The theme this year was Robin Hood, playing upon de Blasio’s proposed plans to tax the rich. The show followed the mayor through Chirlane Forest as he went on an epic search — including a visit with a Darth Vader-costumed Governor Cuomo — to find necessary funds.
Backed up by a band of Broadway musicians who have played this show since the mid-'80s, the excellent musical numbers included "A Tale of Two Cities" set to Lorde’s "Royals." ("And baby he’ll rule, he’ll rule, he’ll rule, with a mandate fantasy.") Prince’s "1999" starred union leaders and became "1199." ("Contracts over, that’s out of line.

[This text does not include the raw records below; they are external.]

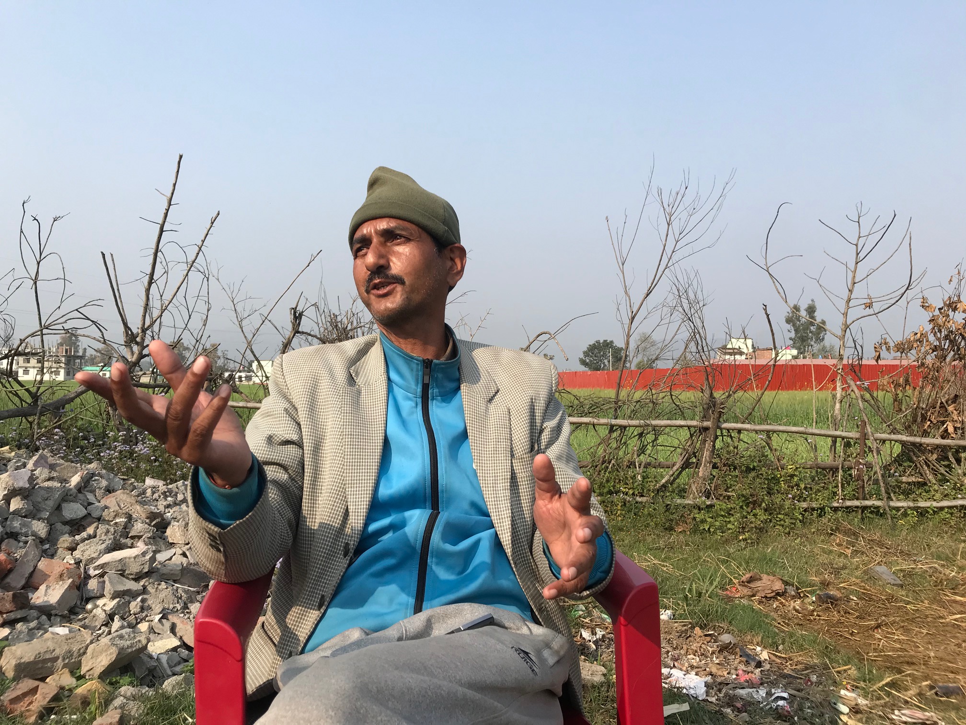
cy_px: 362
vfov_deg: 49.7
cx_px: 483
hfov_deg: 63.4
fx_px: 781
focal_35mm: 28
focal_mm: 3.99
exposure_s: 1/1597
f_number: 1.8
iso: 20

Tonight we are the party of 1199.") And, in a nod to Bloomberg, Billy Joel’s "Only the Good Die Young," became "Only the Rich Have Fun." ("The Governor’s roadblocks won’t go away, they never told you the price that you pay, for things that you can’t get done … ")
"We were excited because we finally had someone new," said head writer Larry Sutton, formerly of the Daily News, and now OK Magazine. "It’s twelve years of Bloomberg and there’s only so many rich jokes, so many short jokes that you can do, and you run out of material. So, we got a guy who's poor and tall ... For us, he's been a godsend."